Meanwhile this American Prospect post by Paul Waldman (courtesy of Ezra Klein) about the American media should not be missed. A sample:
"We may not like it," wrote The New York Times' David Brooks, rising to the defense of Charlie Gibson and George Stephanopoulos after last Wednesday's Democratic debate, "but issues like Jeremiah Wright, flag lapels and the Tuzla airport will be important in the fall." Brooks' fellow members of the media elite's innermost circle could not be blamed, he wanted you to know, for they were merely doing their jobs, forcing the candidates to answer the questions they'll have no choice but to confront in the general election.
But don't let him fool you -- Brooks likes it just fine. He and his compatriots would find nothing more boring than a campaign consumed by discussions of individual mandates and redeployment plans, some kind of dreadfully tedious policy wonk-fest where issues of "culture" take only a supporting role. How then would he mine the red state-blue state pop sociology that took him from a mildly interesting writer for a conservative magazine to a prince of "serious" mass media, with gigs at The New York Times, PBS, and NPR? Where would he find the opportunities to explicate the contrast between riding mowers and Wal-Mart (virtuous and authentic) and lattes and Whole Foods (elitist and phony)?

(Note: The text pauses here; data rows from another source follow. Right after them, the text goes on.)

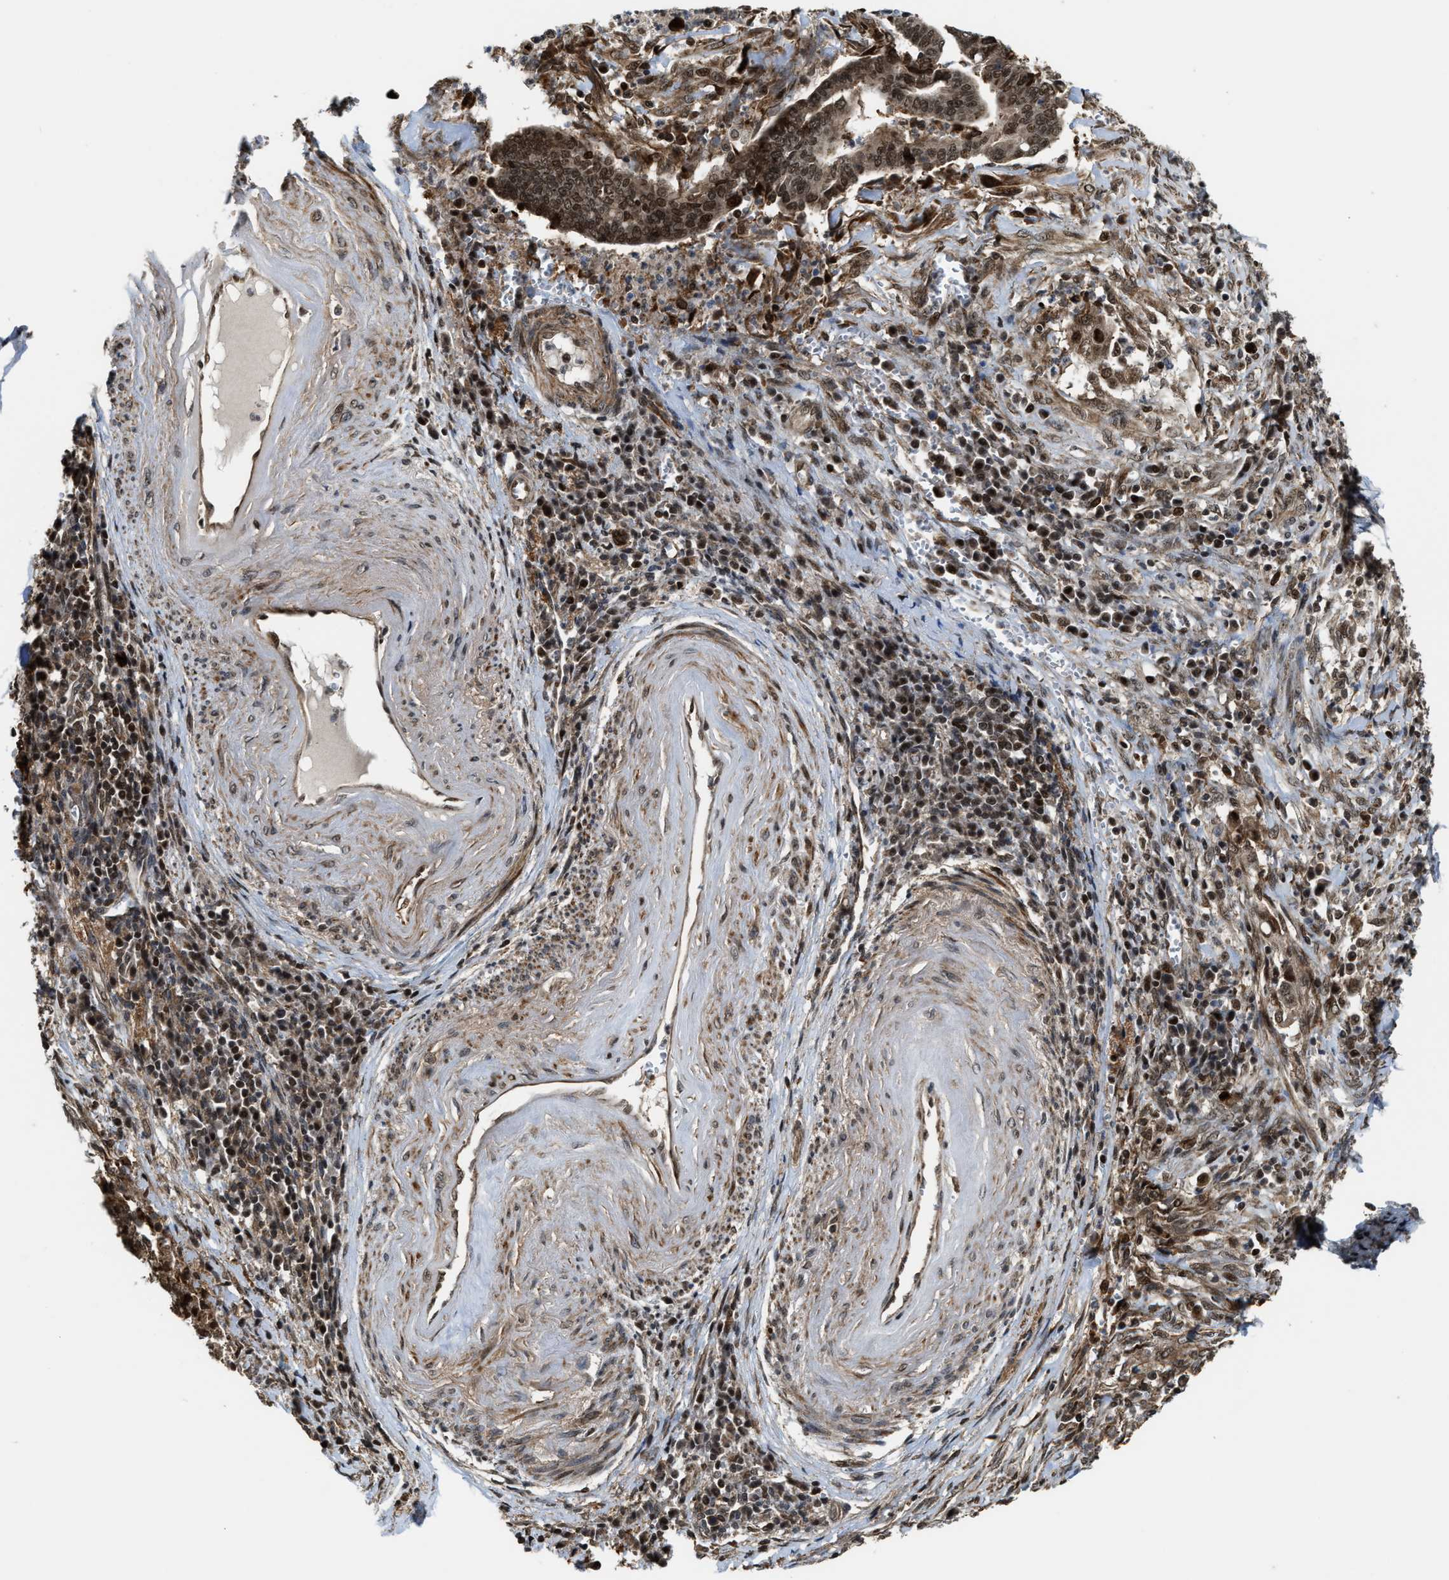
{"staining": {"intensity": "strong", "quantity": ">75%", "location": "cytoplasmic/membranous,nuclear"}, "tissue": "cervical cancer", "cell_type": "Tumor cells", "image_type": "cancer", "snomed": [{"axis": "morphology", "description": "Adenocarcinoma, NOS"}, {"axis": "topography", "description": "Cervix"}], "caption": "Cervical adenocarcinoma stained for a protein shows strong cytoplasmic/membranous and nuclear positivity in tumor cells.", "gene": "ZNF250", "patient": {"sex": "female", "age": 44}}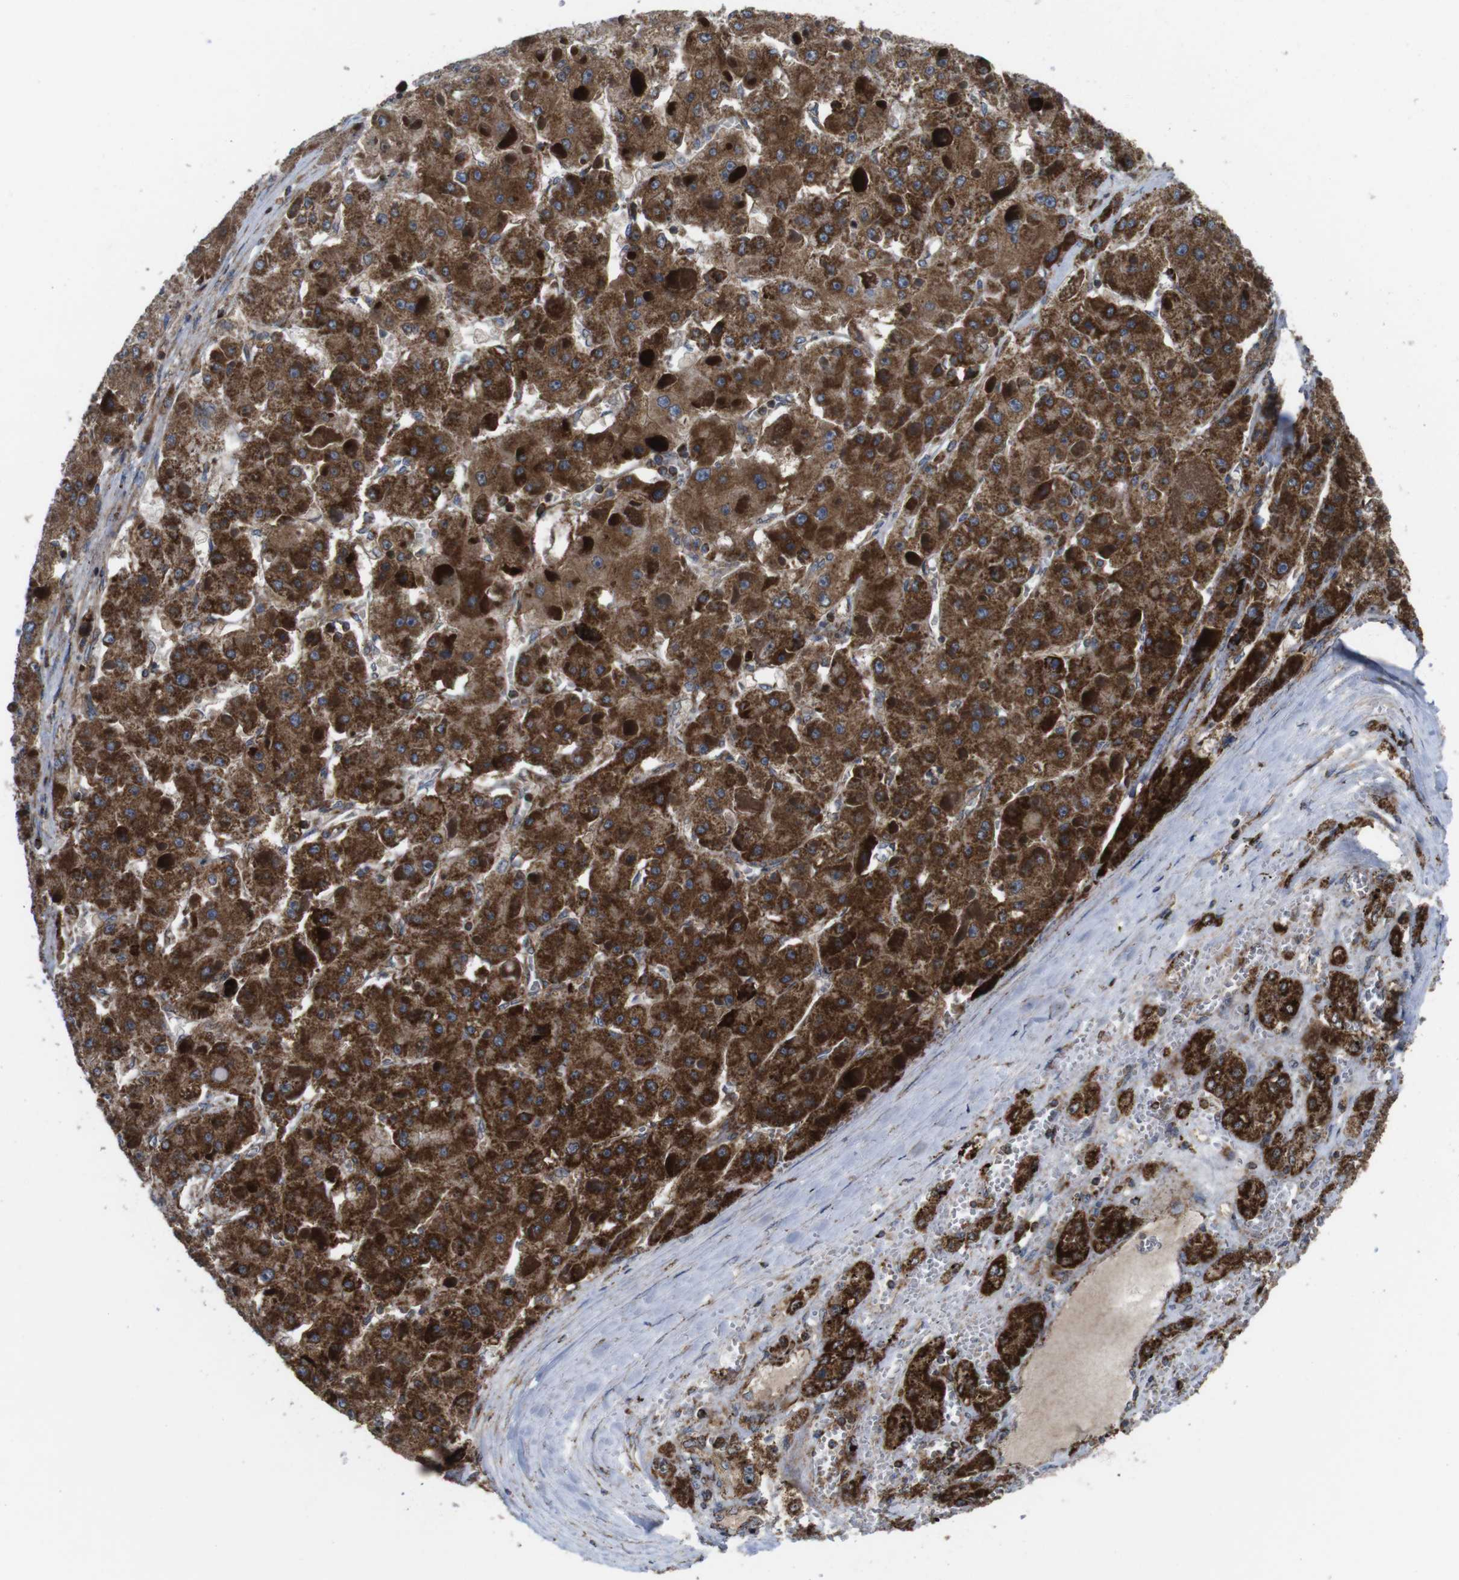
{"staining": {"intensity": "strong", "quantity": ">75%", "location": "cytoplasmic/membranous"}, "tissue": "liver cancer", "cell_type": "Tumor cells", "image_type": "cancer", "snomed": [{"axis": "morphology", "description": "Carcinoma, Hepatocellular, NOS"}, {"axis": "topography", "description": "Liver"}], "caption": "The micrograph exhibits a brown stain indicating the presence of a protein in the cytoplasmic/membranous of tumor cells in liver cancer (hepatocellular carcinoma).", "gene": "HK1", "patient": {"sex": "female", "age": 73}}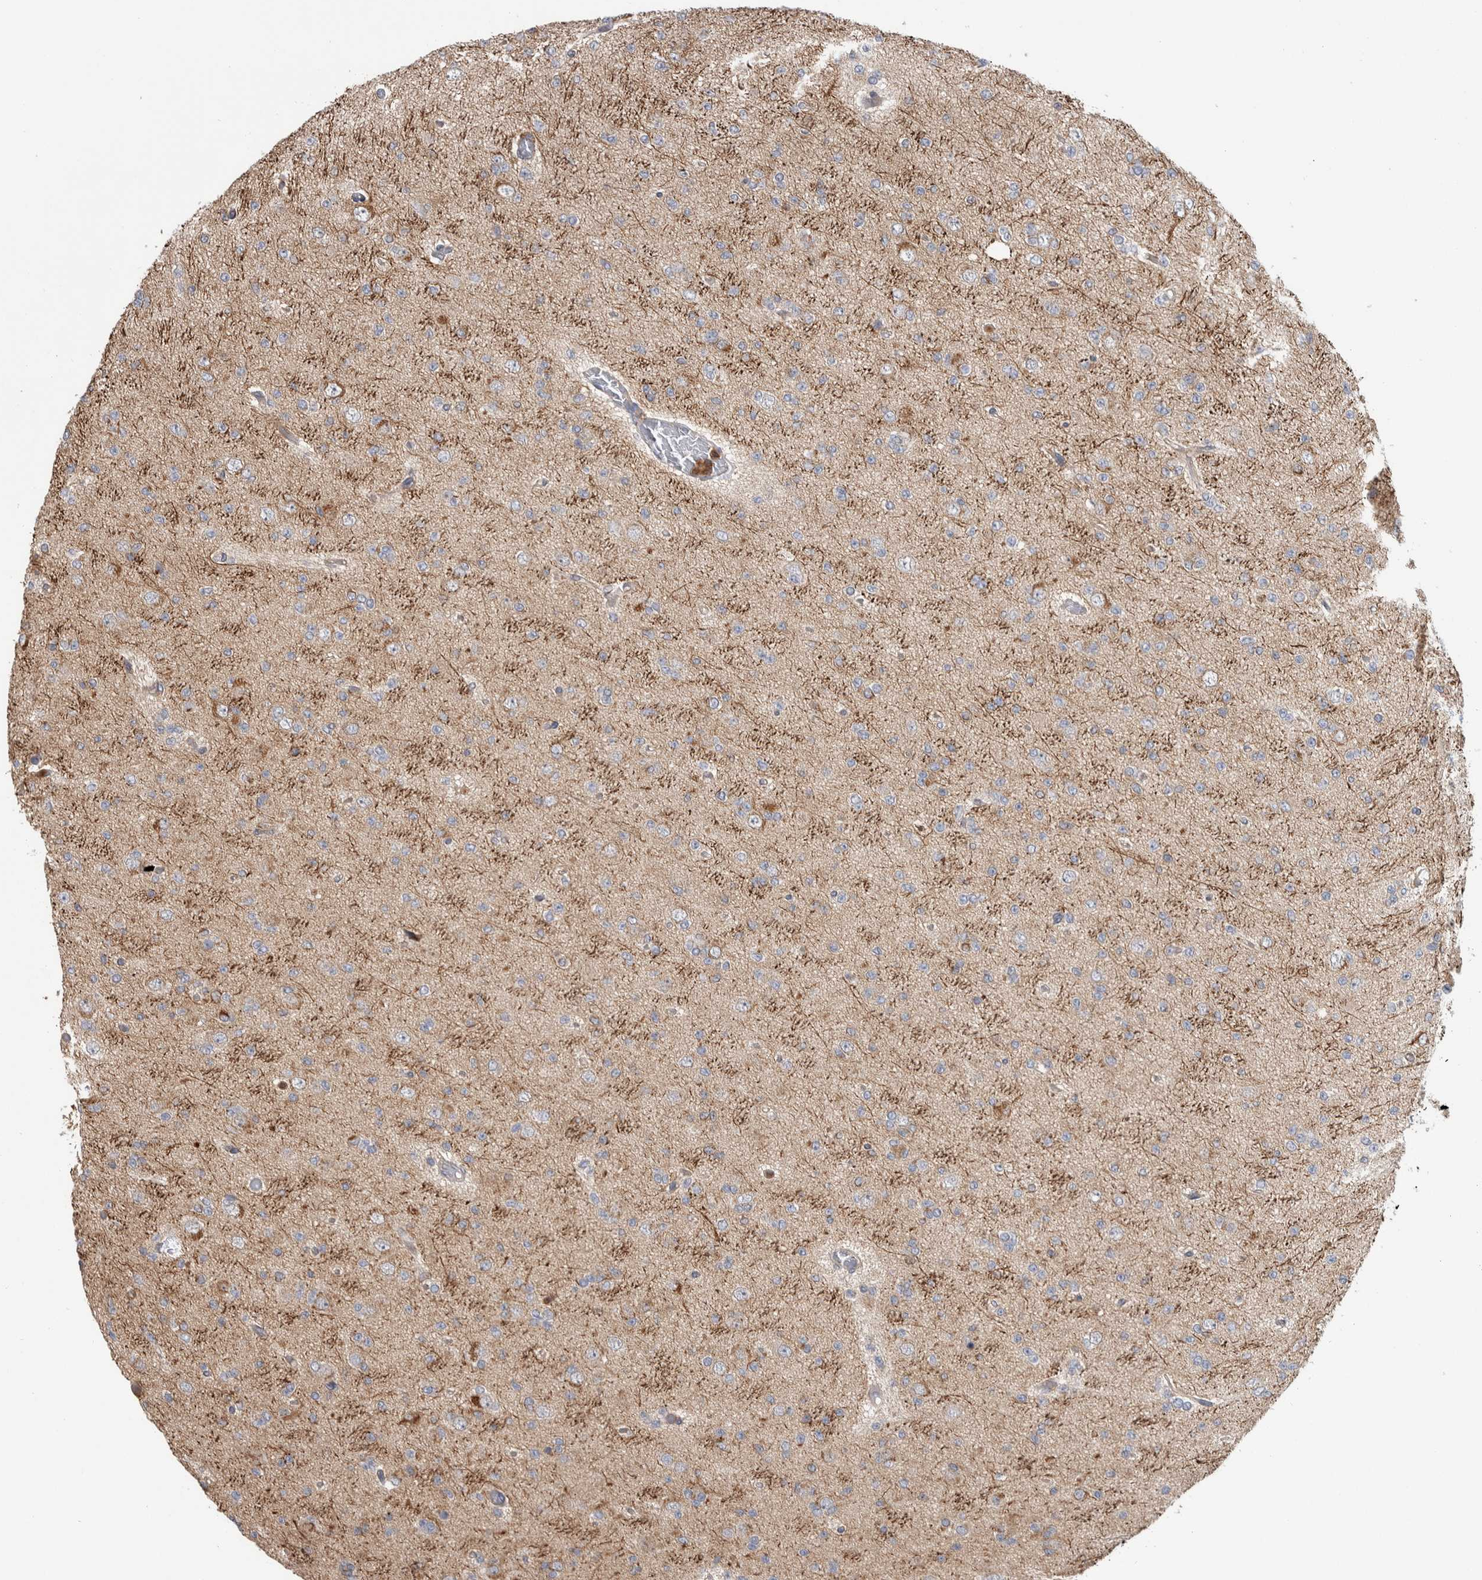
{"staining": {"intensity": "weak", "quantity": "<25%", "location": "cytoplasmic/membranous"}, "tissue": "glioma", "cell_type": "Tumor cells", "image_type": "cancer", "snomed": [{"axis": "morphology", "description": "Glioma, malignant, Low grade"}, {"axis": "topography", "description": "Brain"}], "caption": "This is an IHC image of human glioma. There is no staining in tumor cells.", "gene": "SDCBP", "patient": {"sex": "female", "age": 22}}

Brooks' justification of the ABC personalities' shark-jumping performance was emblematic of the press' self-conception, the exaltation of the passive voice. "Issues" like flag pins "will be important." And how will this happen? From whence will this importance come? Will the heavens open, trumpets blare, and God himself command in a booming voice that reporters shall write about flag pins, no matter what their better natures and their obligations to the public might dictate?
Of course not. Reporters will choose to write about flag pins. They will choose to write about whether some catastrophic, heretofore hidden character flaw has been revealed by a comment a candidate made, or by a comment somebody who knows the candidate made. They are not merely conduits for the campaign's discourse, they create the campaign's discourse, as much as the candidates themselves.